Since the first reported generation of induced pluripotent stem cells (hiPSCs) from human somatic cells, the stem cell field has emerged as a promising avenue for both modeling and treating diseases. The difficulty in obtaining primary cell cultures has hindered the progress of disease research. Since patient-specific hiPSCs can be derived from accessible sources, such as dermal fibroblasts, and can differentiate into specialized cell types, it is possible to generate a substantial quantity of these patient-specific cells to overcome this obstacle. Furthermore, recent advances in genetic modification of hiPSCs make the goal of autologous cell transplantation even more attainable.
hiPSCs acquire genetic alterations, such as aneuploidy, through the reprogramming process and extensive passaging, jeopardizing their translation to clinical applications. We report that hiPSCs have an imbalance of deoxynucleotide triphosophate (dNTP) pools, which are required for DNA synthesis, potentially inducing replicative stress in hiPSCs. Additionally, hiPSCs exhibit higher levels of double-stranded breaks, indicating greater incidence of DNA damage. We demonstrate that genomic damage in hiPSCs can be alleviated when the cells are cultured with exogenous nucleosides, utilizing the cell’s nucleotide salvage pathway (NSP) to augment endogenous dNTP pools.
Urea cycle disorders are incurable enzymopathies that affect nitrogen metabolism and typically lead to hyperammonemia. Arginase deficiency results from a mutation in Arg1, the enzyme regulating the final step of ureagenesis and typically results in developmental disabilities, seizures, spastic diplegia, and sometimes death. Current medical treatments for urea cycle disorders are only marginally effective, and for proximal disorders, liver transplantation is effective but limited by graft availability.

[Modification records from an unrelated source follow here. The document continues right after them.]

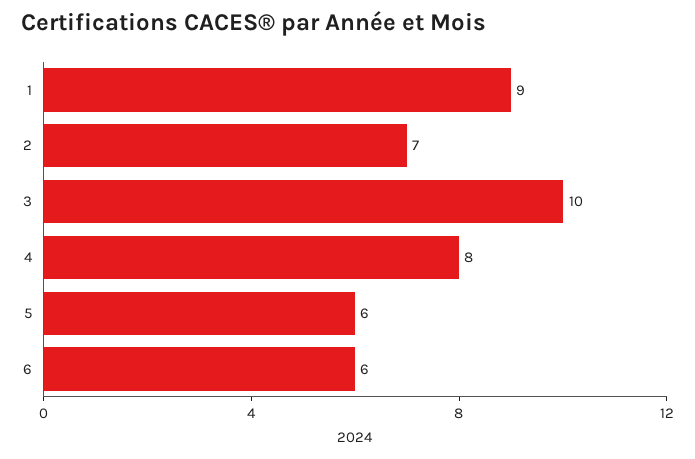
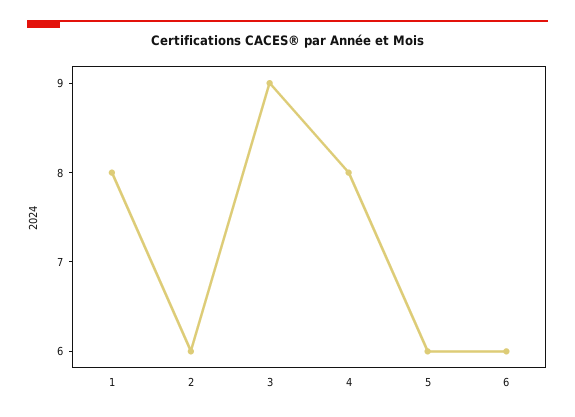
  {
-   "1": 9,
+   "1": 8,
-   "2": 7,
+   "2": 6,
-   "3": 10,
+   "3": 9,
    "4": 8,
    "5": 6,
    "6": 6
  }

Advances in human induced pluripotent stem cell research have allowed for the genetic modification of stem cells for potential cellular replacement therapies. We demonstrate a CRISPR/Cas9-based strategy utilizing exon 1 of the hypoxanthine-guanine phosphoribosyltransferase (HPRT) locus to genetically modify and restore arginase activity, and thus ureagenesis, in genetically distinct patient-specific human induced pluripotent stem cells and hepatocyte-like derivatives. Successful strategies restoring gene function in patient-specific human induced pluripotent stem cells may advance applications of genetically modified cell therapy to treat urea cycle and other inborn errors of metabolism.